Maybe the best way to get to know the music – and understand the city – is to see where the musicians are performing rather than choose a venue. Most details are published in the local paper, The Times Picayune (Nola.com) and the free entertainment guide, Offbeat magazine (offbeat.com). Look out for these performers: Bonerama – a trombone troupe which has won a big following; James Andrews and his younger brother Trombone Shorty; singer John Boutte; guitarist Ernie Vincent; Riccardo Crespo and Sol Brasil; the Vipers; Lars Edegran and the Palm Court Jazz Band and singer Amanda Walker.

At most venues a jar for tips will be handed round, like the one in Checkpoint Charlie's on Frenchmen which reads "Tips for Miserable Musicians". New Orleans' Angry Old Man, the ineffable Dr John, says: "Guys are making no different money now on gigs than they did a long, long time ago. At least in our time, back in the day, money was worth something.

"We musicians get more respect in the rest of world than what we do here in the USA. People here look at us as if we're something picked up on the bottom of a shoe, but we gave the world jazz and the blues.
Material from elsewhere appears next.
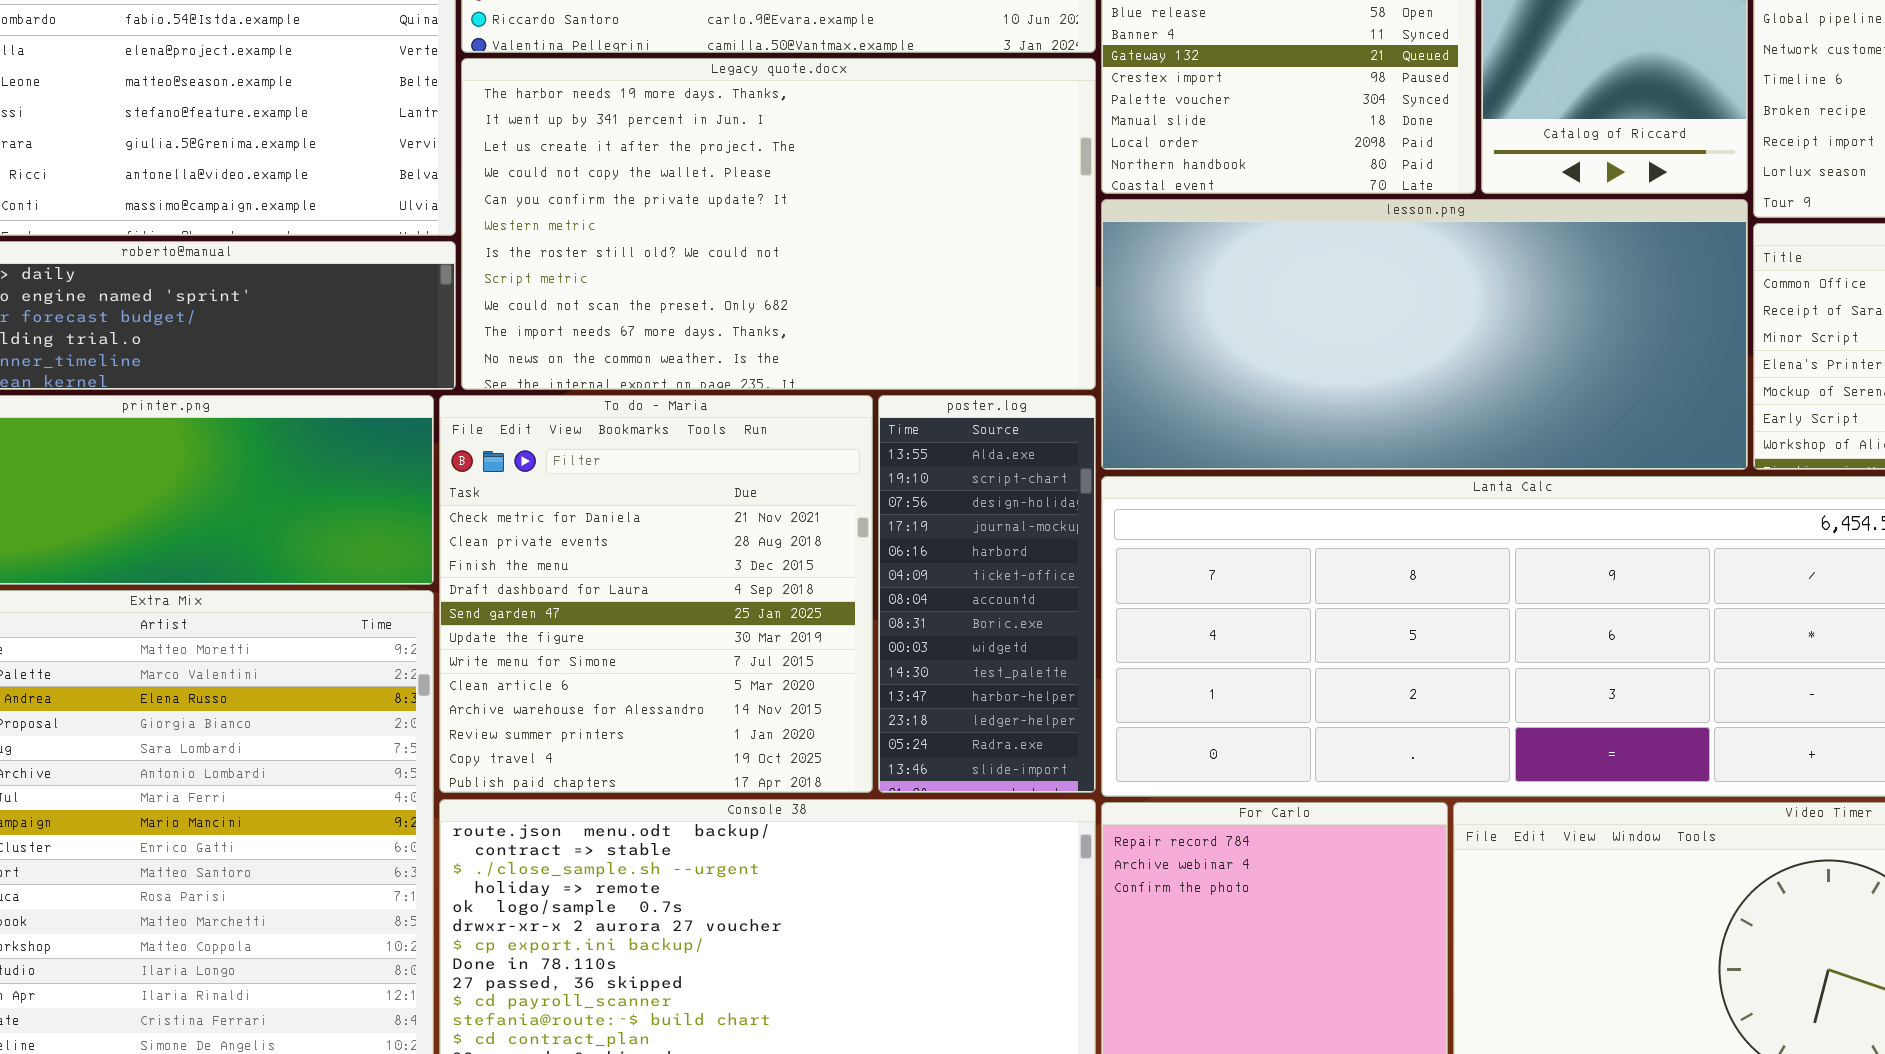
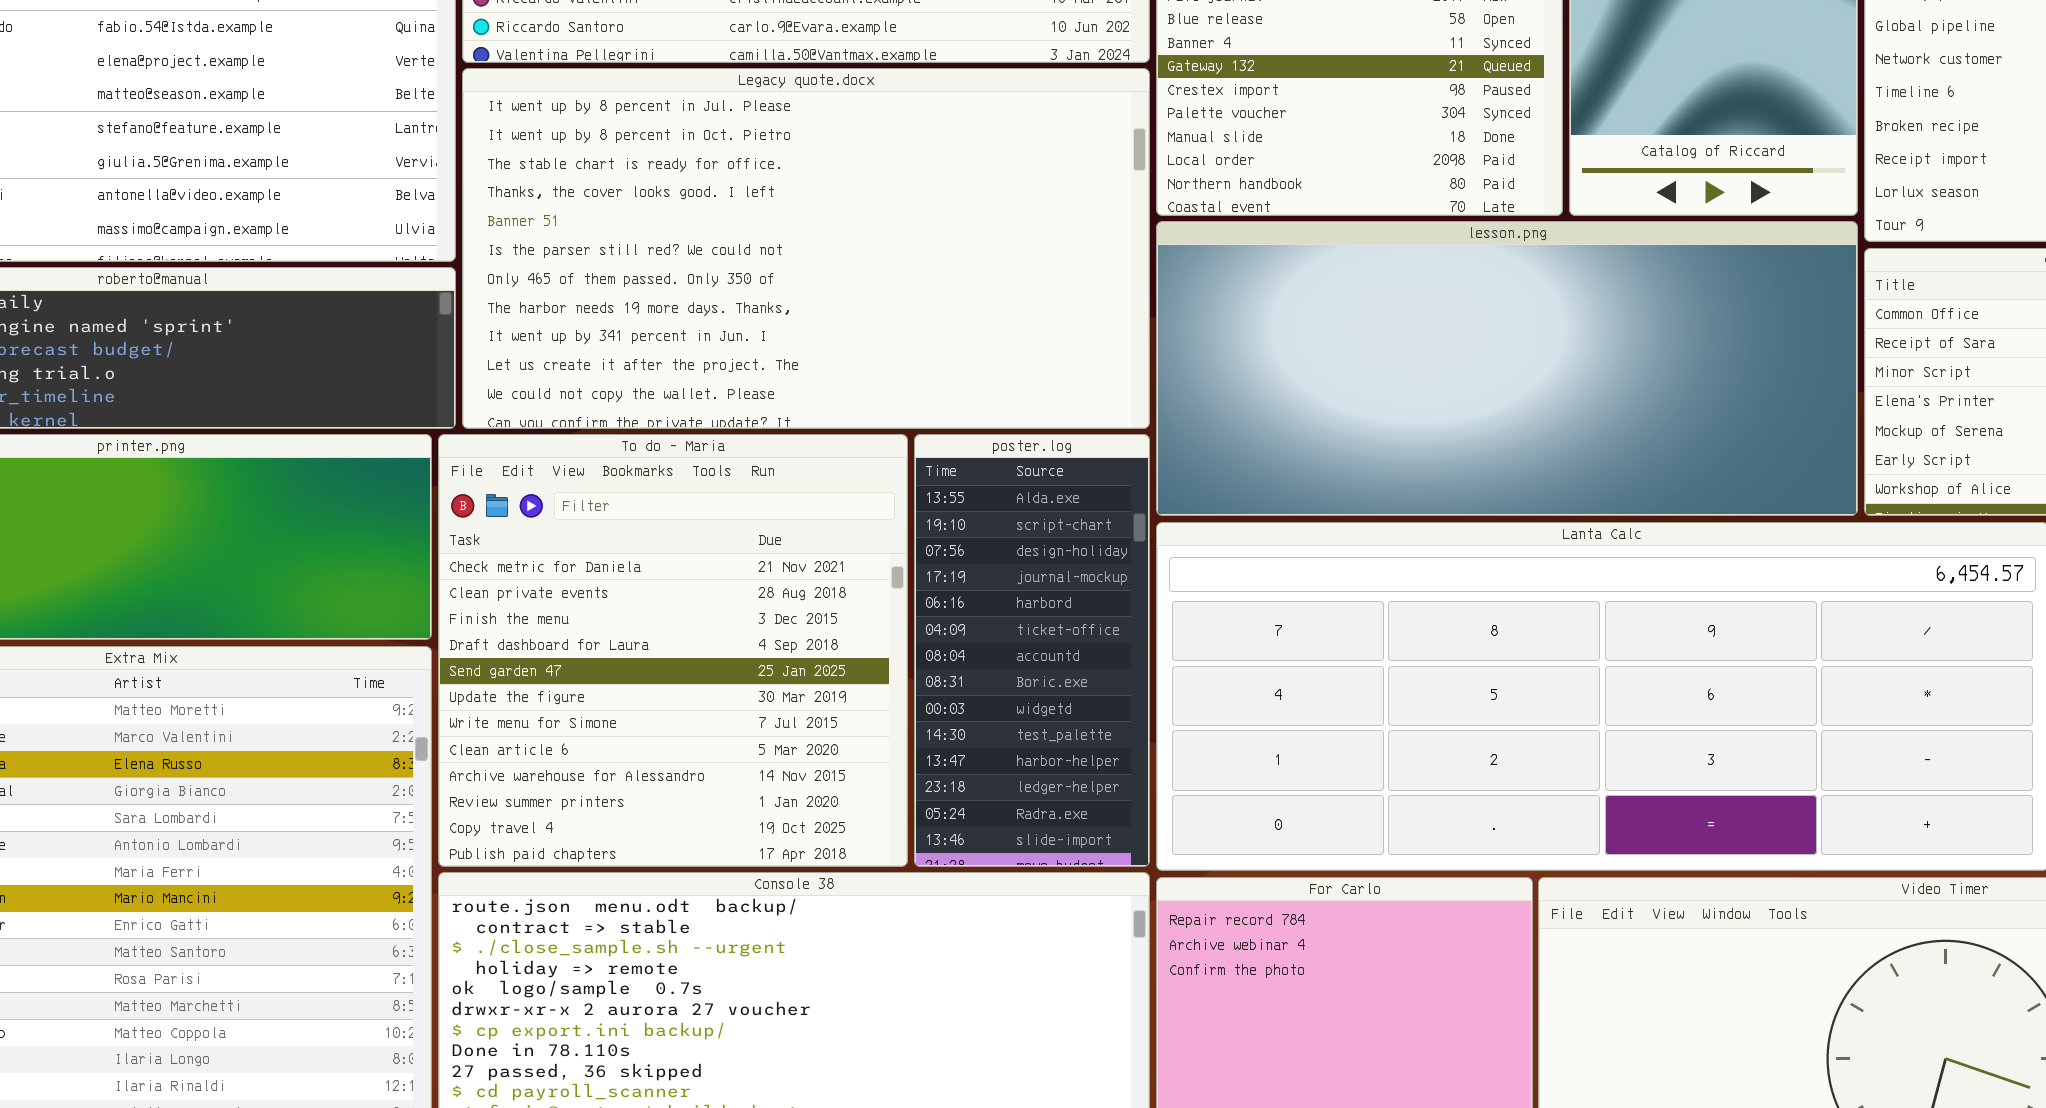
Legacy quote.docx: [461,58,1096,390] -> [462,68,1150,429], scrolled up 7 rows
It's the truth."

Compact Facts

How to get there

Flights from London to New Orleans, via Charlotte, cost from £436 in September through Skyscanner (skyscanner.net).

Monteleone, on Royal Street (001 504 523 5541), offers rooms from £93 per night. Bourbon Orleans, Orleans Street, French Quarter (001 504 523 222), costs from £102 per night. Windsor Court, on Gravier Street (001 504 523 6000), costs from £250 per night.

Further information

Forthcoming events include: Mardi Gras, 8 March 2011; JazzFest, 29 April to 8 May 2011; Essence Music Festival, 1-3 July 2011; Satchmo Summer Festival, 4-7 August 2011; and the Gay Mardi Gras, 2-5 September 2011.